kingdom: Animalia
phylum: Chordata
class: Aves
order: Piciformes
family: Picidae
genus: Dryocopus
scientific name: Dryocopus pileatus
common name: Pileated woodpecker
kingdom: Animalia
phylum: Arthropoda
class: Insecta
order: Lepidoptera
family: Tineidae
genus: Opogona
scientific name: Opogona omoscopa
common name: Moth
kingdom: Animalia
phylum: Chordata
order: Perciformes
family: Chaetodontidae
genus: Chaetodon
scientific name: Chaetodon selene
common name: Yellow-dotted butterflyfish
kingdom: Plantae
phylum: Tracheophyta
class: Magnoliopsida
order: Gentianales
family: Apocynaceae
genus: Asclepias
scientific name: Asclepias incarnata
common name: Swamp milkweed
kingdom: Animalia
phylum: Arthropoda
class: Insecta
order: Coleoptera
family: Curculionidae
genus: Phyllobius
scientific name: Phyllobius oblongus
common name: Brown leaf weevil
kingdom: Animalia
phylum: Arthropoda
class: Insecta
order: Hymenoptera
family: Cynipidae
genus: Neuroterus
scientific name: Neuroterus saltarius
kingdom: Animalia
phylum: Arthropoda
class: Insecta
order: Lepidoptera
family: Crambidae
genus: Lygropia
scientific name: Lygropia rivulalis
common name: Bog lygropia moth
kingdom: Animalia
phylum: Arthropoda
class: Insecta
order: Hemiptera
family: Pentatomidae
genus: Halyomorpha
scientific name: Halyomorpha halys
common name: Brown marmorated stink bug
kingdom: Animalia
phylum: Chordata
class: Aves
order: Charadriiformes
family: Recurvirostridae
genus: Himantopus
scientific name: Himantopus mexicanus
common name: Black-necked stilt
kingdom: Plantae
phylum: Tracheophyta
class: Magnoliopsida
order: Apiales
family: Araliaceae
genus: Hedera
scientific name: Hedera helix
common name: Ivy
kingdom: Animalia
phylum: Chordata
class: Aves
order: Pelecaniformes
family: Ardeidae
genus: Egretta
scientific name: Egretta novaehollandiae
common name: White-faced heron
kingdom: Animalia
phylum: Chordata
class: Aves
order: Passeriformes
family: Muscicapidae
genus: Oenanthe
.....
**Exercise prompt**.
Convert every line of the data above into a Markdown table with two columns, Row for the row number and Entry for the line itself. Omit any blank lines.

**Task result**.
| Row | Entry |
|---|---|
| 1 | kingdom: Animalia |
| 2 | phylum: Chordata |
| 3 | class: Aves |
| 4 | order: Piciformes |
| 5 | family: Picidae |
| 6 | genus: Dryocopus |
| 7 | scientific name: Dryocopus pileatus |
| 8 | common name: Pileated woodpecker |
| 9 | kingdom: Animalia |
| 10 | phylum: Arthropoda |
| 11 | class: Insecta |
| 12 | order: Lepidoptera |
| 13 | family: Tineidae |
| 14 | genus: Opogona |
| 15 | scientific name: Opogona omoscopa |
| 16 | common name: Moth |
| 17 | kingdom: Animalia |
| 18 | phylum: Chordata |
| 19 | order: Perciformes |
| 20 | family: Chaetodontidae |
| 21 | genus: Chaetodon |
| 22 | scientific name: Chaetodon selene |
| 23 | common name: Yellow-dotted butterflyfish |
| 24 | kingdom: Plantae |
| 25 | phylum: Tracheophyta |
| 26 | class: Magnoliopsida |
| 27 | order: Gentianales |
| 28 | family: Apocynaceae |
| 29 | genus: Asclepias |
| 30 | scientific name: Asclepias incarnata |
| 31 | common name: Swamp milkweed |
| 32 | kingdom: Animalia |
| 33 | phylum: Arthropoda |
| 34 | class: Insecta |
| 35 | order: Coleoptera |
| 36 | family: Curculionidae |
| 37 | genus: Phyllobius |
| 38 | scientific name: Phyllobius oblongus |
| 39 | common name: Brown leaf weevil |
| 40 | kingdom: Animalia |
| 41 | phylum: Arthropoda |
| 42 | class: Insecta |
| 43 | order: Hymenoptera |
| 44 | family: Cynipidae |
| 45 | genus: Neuroterus |
| 46 | scientific name: Neuroterus saltarius |
| 47 | kingdom: Animalia |
| 48 | phylum: Arthropoda |
| 49 | class: Insecta |
| 50 | order: Lepidoptera |
| 51 | family: Crambidae |
| 52 | genus: Lygropia |
| 53 | scientific name: Lygropia rivulalis |
| 54 | common name: Bog lygropia moth |
| 55 | kingdom: Animalia |
| 56 | phylum: Arthropoda |
| 57 | class: Insecta |
| 58 | order: Hemiptera |
| 59 | family: Pentatomidae |
| 60 | genus: Halyomorpha |
| 61 | scientific name: Halyomorpha halys |
| 62 | common name: Brown marmorated stink bug |
| 63 | kingdom: Animalia |
| 64 | phylum: Chordata |
| 65 | class: Aves |
| 66 | order: Charadriiformes |
| 67 | family: Recurvirostridae |
| 68 | genus: Himantopus |
| 69 | scientific name: Himantopus mexicanus |
| 70 | common name: Black-necked stilt |
| 71 | kingdom: Plantae |
| 72 | phylum: Tracheophyta |
| 73 | class: Magnoliopsida |
| 74 | order: Apiales |
| 75 | family: Araliaceae |
| 76 | genus: Hedera |
| 77 | scientific name: Hedera helix |
| 78 | common name: Ivy |
| 79 | kingdom: Animalia |
| 80 | phylum: Chordata |
| 81 | class: Aves |
| 82 | order: Pelecaniformes |
| 83 | family: Ardeidae |
| 84 | genus: Egretta |
| 85 | scientific name: Egretta novaehollandiae |
| 86 | common name: White-faced heron |
| 87 | kingdom: Animalia |
| 88 | phylum: Chordata |
| 89 | class: Aves |
| 90 | order: Passeriformes |
| 91 | family: Muscicapidae |
| 92 | genus: Oenanthe |